I would like to ask about the measurability of the conditional expectation of $Z$ given $X=x$ calculated on the conditional probability measure $\mathbb{P}_{X,Z|Y=y}$.
Assumptions
Let $(\Omega, \mathcal{F}, \mathbb{P})$ be a probability space and let $(\mathcal{X}, \mathcal{A})$ and $(\mathcal{Y}, \mathcal{B})$ be measurable spaces such that the existence of a regular conditional distribution is guaranteed (e.g., Euclidean space). Let $X: \Omega \to \mathcal{X}$, $Y: \Omega \to \mathcal{Y}$ and $Z: \Omega \to \mathbb{R}$ are random quantities (i.e., measurable mappings) such that $\mathbb{E}[\lvert Z \rvert] < \infty$.
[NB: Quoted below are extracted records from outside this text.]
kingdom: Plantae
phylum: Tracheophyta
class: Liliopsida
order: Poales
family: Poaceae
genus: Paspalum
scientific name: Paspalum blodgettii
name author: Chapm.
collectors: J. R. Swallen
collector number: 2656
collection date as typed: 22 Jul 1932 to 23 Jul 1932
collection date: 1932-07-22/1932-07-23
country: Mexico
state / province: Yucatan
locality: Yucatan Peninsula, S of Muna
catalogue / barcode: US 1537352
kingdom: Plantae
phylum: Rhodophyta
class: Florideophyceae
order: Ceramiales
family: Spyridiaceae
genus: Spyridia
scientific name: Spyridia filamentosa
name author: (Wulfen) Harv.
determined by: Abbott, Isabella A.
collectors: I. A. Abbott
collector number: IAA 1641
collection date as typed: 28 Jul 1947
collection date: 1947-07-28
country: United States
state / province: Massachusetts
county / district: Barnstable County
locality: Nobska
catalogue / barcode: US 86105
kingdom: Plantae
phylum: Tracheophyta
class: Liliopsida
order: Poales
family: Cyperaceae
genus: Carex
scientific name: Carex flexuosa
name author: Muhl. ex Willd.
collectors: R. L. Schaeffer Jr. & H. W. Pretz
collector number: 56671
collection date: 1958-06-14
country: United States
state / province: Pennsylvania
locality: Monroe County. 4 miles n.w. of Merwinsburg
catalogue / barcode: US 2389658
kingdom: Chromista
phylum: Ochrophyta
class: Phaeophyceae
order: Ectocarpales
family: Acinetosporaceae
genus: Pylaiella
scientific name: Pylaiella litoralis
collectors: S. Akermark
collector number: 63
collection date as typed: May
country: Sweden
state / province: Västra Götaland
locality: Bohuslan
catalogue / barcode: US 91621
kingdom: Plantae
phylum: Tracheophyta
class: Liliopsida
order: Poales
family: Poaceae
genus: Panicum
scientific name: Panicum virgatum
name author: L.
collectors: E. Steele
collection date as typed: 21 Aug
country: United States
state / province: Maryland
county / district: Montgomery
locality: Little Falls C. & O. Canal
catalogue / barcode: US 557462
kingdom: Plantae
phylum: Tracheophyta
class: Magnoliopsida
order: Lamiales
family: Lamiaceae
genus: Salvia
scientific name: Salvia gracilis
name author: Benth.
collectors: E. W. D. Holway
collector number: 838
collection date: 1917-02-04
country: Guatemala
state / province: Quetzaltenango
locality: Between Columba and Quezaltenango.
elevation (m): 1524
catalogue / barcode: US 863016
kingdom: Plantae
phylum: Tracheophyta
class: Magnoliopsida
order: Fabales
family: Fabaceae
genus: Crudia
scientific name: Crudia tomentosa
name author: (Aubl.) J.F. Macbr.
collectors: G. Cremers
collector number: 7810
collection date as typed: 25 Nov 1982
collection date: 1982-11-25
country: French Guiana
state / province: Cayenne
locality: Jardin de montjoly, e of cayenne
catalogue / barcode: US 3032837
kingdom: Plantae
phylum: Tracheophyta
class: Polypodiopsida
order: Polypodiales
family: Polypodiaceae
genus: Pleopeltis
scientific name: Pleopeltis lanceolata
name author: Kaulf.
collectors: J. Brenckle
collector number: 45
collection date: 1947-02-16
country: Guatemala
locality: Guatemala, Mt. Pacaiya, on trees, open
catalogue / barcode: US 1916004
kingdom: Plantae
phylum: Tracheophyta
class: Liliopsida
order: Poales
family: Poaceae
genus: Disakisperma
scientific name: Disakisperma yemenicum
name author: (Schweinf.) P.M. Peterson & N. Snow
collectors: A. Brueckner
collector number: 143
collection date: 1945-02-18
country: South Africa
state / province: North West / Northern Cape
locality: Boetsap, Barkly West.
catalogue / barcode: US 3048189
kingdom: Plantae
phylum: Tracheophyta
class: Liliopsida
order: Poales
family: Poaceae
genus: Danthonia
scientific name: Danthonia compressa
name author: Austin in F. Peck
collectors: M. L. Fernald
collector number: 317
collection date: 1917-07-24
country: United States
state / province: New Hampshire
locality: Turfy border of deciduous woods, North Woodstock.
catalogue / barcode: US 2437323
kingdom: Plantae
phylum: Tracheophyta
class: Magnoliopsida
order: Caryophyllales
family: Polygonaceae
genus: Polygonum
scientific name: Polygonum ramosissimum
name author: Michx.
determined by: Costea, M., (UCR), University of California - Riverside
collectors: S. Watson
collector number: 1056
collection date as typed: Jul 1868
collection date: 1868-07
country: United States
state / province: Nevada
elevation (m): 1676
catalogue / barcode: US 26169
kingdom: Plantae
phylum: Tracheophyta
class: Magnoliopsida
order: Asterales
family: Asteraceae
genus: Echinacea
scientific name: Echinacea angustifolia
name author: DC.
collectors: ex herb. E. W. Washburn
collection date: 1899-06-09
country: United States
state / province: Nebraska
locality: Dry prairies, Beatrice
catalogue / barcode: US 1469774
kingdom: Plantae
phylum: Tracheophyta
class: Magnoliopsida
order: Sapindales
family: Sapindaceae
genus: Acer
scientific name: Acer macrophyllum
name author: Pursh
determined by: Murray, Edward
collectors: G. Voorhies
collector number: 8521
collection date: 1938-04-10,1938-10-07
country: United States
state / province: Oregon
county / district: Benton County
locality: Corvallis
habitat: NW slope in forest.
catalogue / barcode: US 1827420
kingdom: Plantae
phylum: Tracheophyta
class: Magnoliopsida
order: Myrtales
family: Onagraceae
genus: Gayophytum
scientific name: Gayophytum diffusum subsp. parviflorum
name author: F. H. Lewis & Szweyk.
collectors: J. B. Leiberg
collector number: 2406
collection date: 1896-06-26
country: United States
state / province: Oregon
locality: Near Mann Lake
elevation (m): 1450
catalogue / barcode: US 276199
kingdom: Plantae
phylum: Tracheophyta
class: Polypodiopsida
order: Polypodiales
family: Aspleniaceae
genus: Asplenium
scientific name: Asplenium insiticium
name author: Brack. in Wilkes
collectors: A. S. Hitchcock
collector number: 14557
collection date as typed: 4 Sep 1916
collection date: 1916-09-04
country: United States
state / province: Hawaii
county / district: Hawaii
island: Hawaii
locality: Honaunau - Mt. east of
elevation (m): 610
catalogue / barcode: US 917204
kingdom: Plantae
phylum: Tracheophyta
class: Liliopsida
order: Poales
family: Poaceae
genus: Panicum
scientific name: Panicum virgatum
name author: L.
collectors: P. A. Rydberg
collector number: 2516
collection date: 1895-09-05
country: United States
For each $y \in \mathcal{X}_2$, let $h(x,y) = \mathbb{E}_{(X,Z) \sim \mathbb{P}_{(X,Z)|Y=y}}[Z|X=x]$, which denote the conditional expectation of $Z$ given $X = x$ calculated in the probability space $(\mathcal{X} \times \mathbb{R}, \mathcal{A} \otimes \mathcal{B}(\mathbb{R}), \mathbb{P}_{X,Z|Y=y})$, where $\mathbb{P}_{X,Z|Y=y}$ is a (regular) conditional distribution of $(X,Z)$ given $Y=y$.
My question
Is the following proposition true? And if it is true, could you tell me how to show it?
$(x,y) \mapsto h(x,y)$ is a $(\mathcal{A} \otimes \mathcal{B})$-measurable function.
In Double conditional probability, this proposition is assumed, but according to the proof of Theorem B.75. (on page 633) of Theory of Statistics, by Mark J. Schervish, it is true.